Never lets himself come into view.… Always uses a cat’s-paw.…
That’s the way not to get caught.…
Dr. Yellowjack, coming toward him through the swaying dancers with a plate of chickpeas in one hand, a cup of lemonade in the other. And the signet ring that appeared so mysteriously on Célie Jumo
n’s windowsill: He’d been a fool, to study paper and handwriting, to say, This is a trap and not think, The juju ball, the graveyard dust, appeared in my room the same way this appeared in Célie’s room.
And he saw in his mind, whole and clear and suddenly, the blond woman, the angelic child, in the Cathedral the morning after Olympe’s arrest. It has to work, the woman had said, and January had thought then she’d spoken of a gris-gris. But she meant, he understood now, whatever leverage they were using to obtain money from Mathurin Jumon.

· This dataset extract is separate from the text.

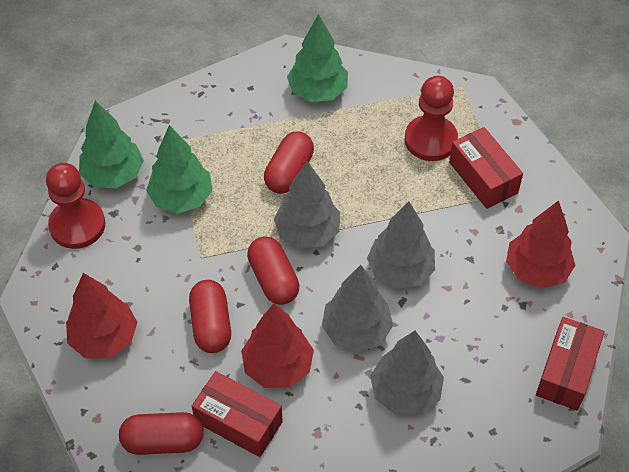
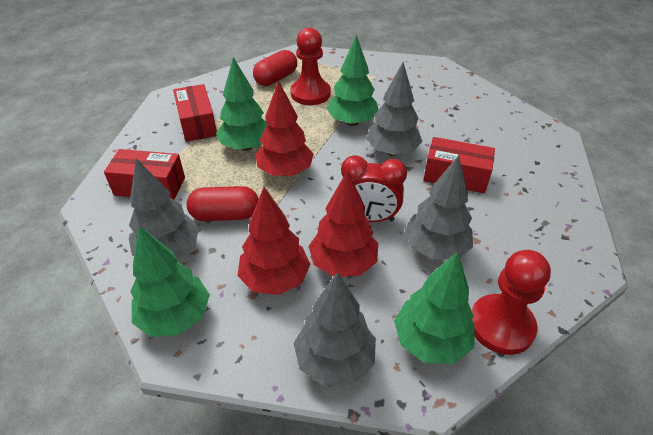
green tree: 3 -> 4
red capsule: 4 -> 2
red clock: 0 -> 1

What Yellowjack had given her that day had in all probability been steamboat tickets out of town, which she could not be seen to purchase herself for fear of being traced.
The nuns won’t get me, the lovely child had asked, will they?
Lucinda Coughlin was at Yellowjack’s on St. John’s Eve. The packed earth of the banquette along Rue des Ramparts thudded under his feet as his pace quickened. And Isaak saw her. Of course she’d told Yellowjack—of course Yellowjack would get rid of Isaak, lest the boy speak to his uncle. And, when, after consuming the poison, Isaak left the place—how? Why?—of course she’d tell Yellowjack get rid of Célie, too.
The oily glare of the lamp above Rue Toulouse glimmered down the street as he passed over the sloppy intersection, the street close to his mother’s house. He passed it by, prayed he wouldn’t meet another Guard.
A cat’s-paw … Mambo Oba. Someone who could deliver a warning, and a curse when the warning wasn’t heeded, and then drop out of sight, so that Mamzelle Marie wouldn’t recognize the hand of Dr. Yellowjack. That’s the way not to get caught.
Mathurin Jumon, almost certainly turned into a cat’s-paw against himself.
Candles burned behind the jalousies on Rue St. Anne. Mamzelle Marie’s daughter opened the door to him, tall already, beautiful already, with her mother’s secret ophidian eyes. “Maman hasn’t yet come home.”
Damn it, thought January. Damn it, damn it. He thought about going to the Cabildo in search of her, but nearly an hour had passed. Mamzelle Marie would certainly be gone by this time, the cells all locked, Olympe beyond his reach. The Guards would only send him home, if the Guard he’d spoken to wasn’t there. If he was, January stood a good chance of a night in the cells.